Last week, SoftBank announced a staggering record loss of $32 billion for its flagship Vision Fund during its most recent fiscal year, as the once seemingly unstoppable Japanese company continues to wrestle with mounting investment losses.
Unicorn hunter
Although it has roots back to the early 80s, SoftBank became a global powerbroker in the tech world thanks to the launch of its Vision Fund in 2017.Led by CEO Masayoshi Son, the Vision Fund — anchored by $45bn from Saudi Arabia’s PIF — immediately became the world’s largest venture capital fund, hunting for, and often creating, the next "unicorns" (companies valued at more than $1bn) around the world. All told, the fund launched with more than $100bn, and through aggressive investments in companies like WeWork, Uber, DoorDash, Klarna, Flexport, Grab and many others, it quickly became a kingmaker for any company looking to raise investment and “blitz scale”.
What goes up…
At its peak, SoftBank’s funds had gained more than $66bn in value — gains that have since been wiped out despite a modest resurgence in tech stocks this year.

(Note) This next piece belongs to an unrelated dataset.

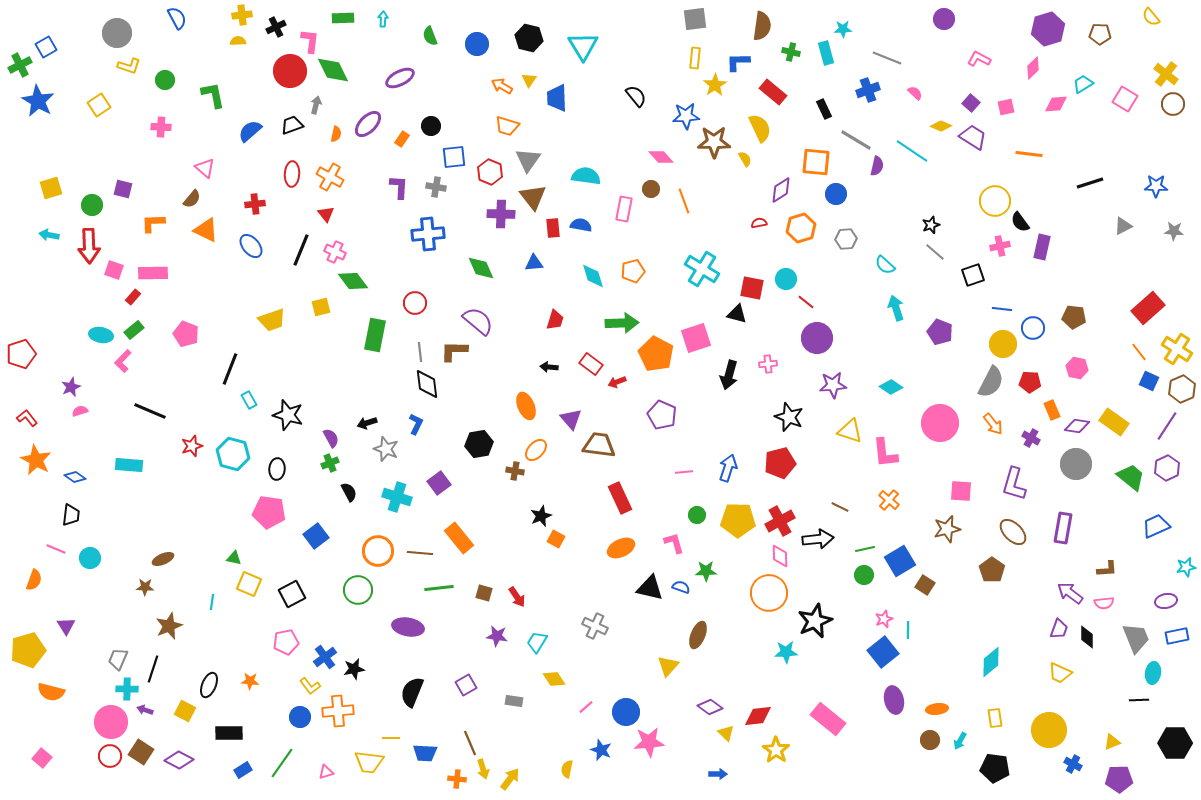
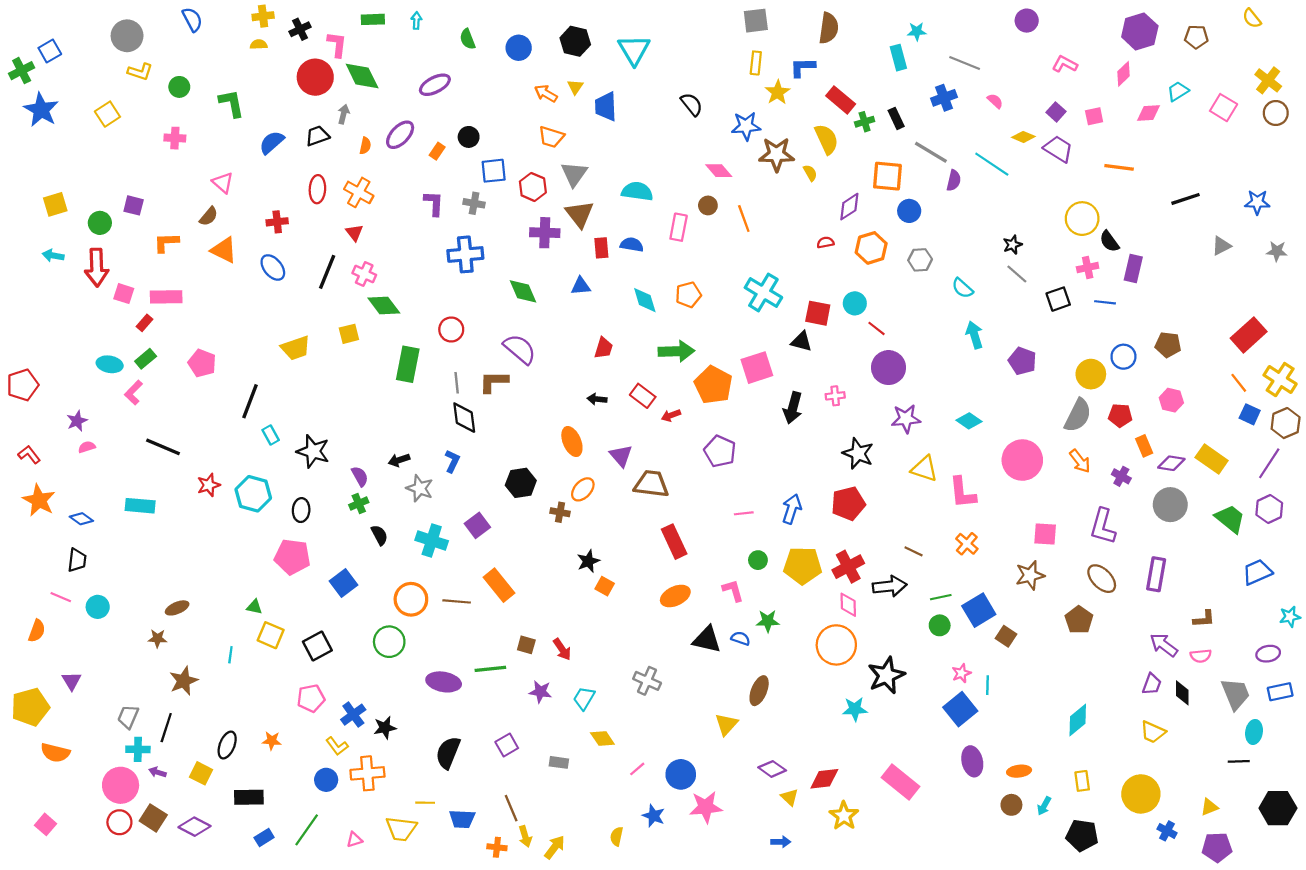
green cross: (791, 52) -> (865, 122), moved, turned -30
blue line: (1002, 309) -> (1105, 302), moved
green line: (439, 588) -> (490, 669), moved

In order to cover these substantial losses, the company has resorted to selling its most profitable and notable holdings. In August, it announced the sale of its remaining stake in Uber and offloaded approximately $29 billion worth of its Alibaba shares last year as well. Indeed, the Japanese conglomerate confessed that it had “effectively” used all of its remaining shares in Alibaba for financing.
SoftBank now pins its hopes on the forthcoming Arm IPO, where it holds a 25% stake, as a potential source of additional funds, as it begins to aggressively pursue investments in AI.